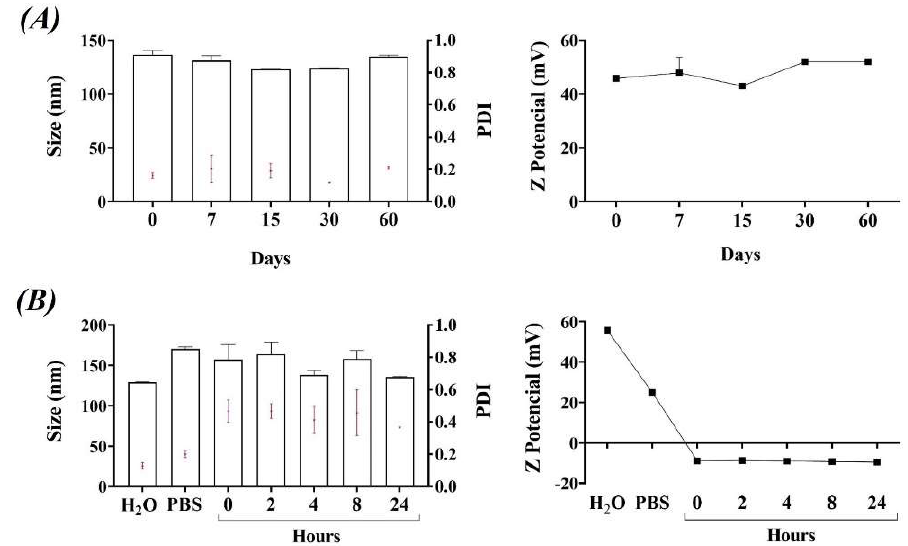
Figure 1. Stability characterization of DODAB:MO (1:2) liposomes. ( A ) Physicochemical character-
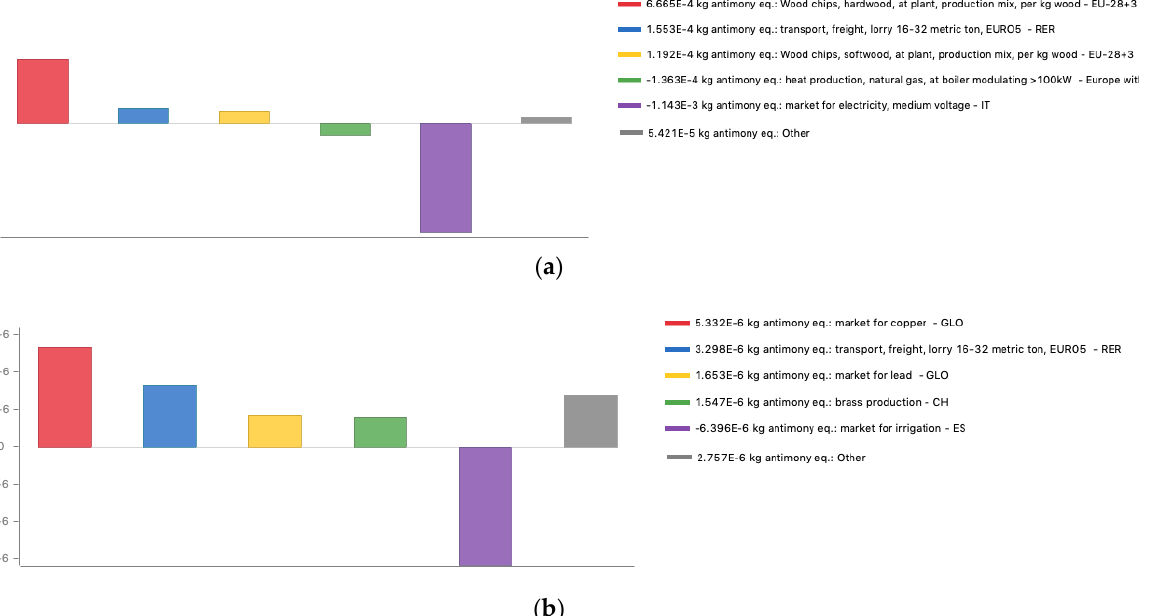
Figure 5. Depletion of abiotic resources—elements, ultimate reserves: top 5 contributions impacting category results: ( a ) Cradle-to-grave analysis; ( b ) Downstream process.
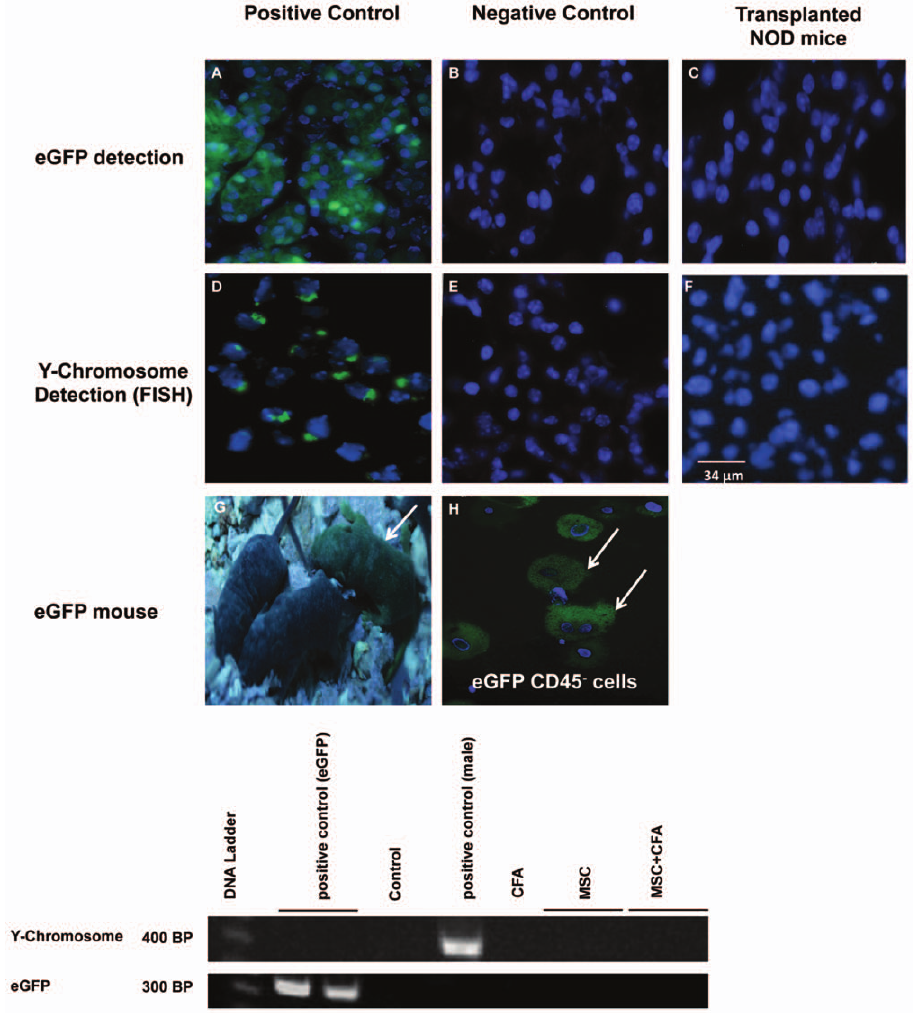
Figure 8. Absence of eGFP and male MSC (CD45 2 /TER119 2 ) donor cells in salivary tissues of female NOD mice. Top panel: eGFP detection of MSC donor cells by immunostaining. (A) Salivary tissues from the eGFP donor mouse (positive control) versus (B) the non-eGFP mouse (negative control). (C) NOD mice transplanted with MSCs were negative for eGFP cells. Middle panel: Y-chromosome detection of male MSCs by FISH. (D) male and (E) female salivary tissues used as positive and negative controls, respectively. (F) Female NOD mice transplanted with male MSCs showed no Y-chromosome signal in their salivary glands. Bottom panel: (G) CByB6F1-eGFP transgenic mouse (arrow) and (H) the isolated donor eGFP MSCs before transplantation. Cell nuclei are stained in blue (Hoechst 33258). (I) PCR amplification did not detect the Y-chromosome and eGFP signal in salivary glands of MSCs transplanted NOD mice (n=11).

Instructions for the task ▸
Return the listing above unaltered, omitting its pictures.

Answer to this exercise ▸
Figure 1. Stability characterization of DODAB:MO (1:2) liposomes. ( A ) Physicochemical character-
Figure 5. Depletion of abiotic resources—elements, ultimate reserves: top 5 contributions impacting category results: ( a ) Cradle-to-grave analysis; ( b ) Downstream process.
Figure 8. Absence of eGFP and male MSC (CD45 2 /TER119 2 ) donor cells in salivary tissues of female NOD mice. Top panel: eGFP detection of MSC donor cells by immunostaining. (A) Salivary tissues from the eGFP donor mouse (positive control) versus (B) the non-eGFP mouse (negative control). (C) NOD mice transplanted with MSCs were negative for eGFP cells. Middle panel: Y-chromosome detection of male MSCs by FISH. (D) male and (E) female salivary tissues used as positive and negative controls, respectively. (F) Female NOD mice transplanted with male MSCs showed no Y-chromosome signal in their salivary glands. Bottom panel: (G) CByB6F1-eGFP transgenic mouse (arrow) and (H) the isolated donor eGFP MSCs before transplantation. Cell nuclei are stained in blue (Hoechst 33258). (I) PCR amplification did not detect the Y-chromosome and eGFP signal in salivary glands of MSCs transplanted NOD mice (n=11).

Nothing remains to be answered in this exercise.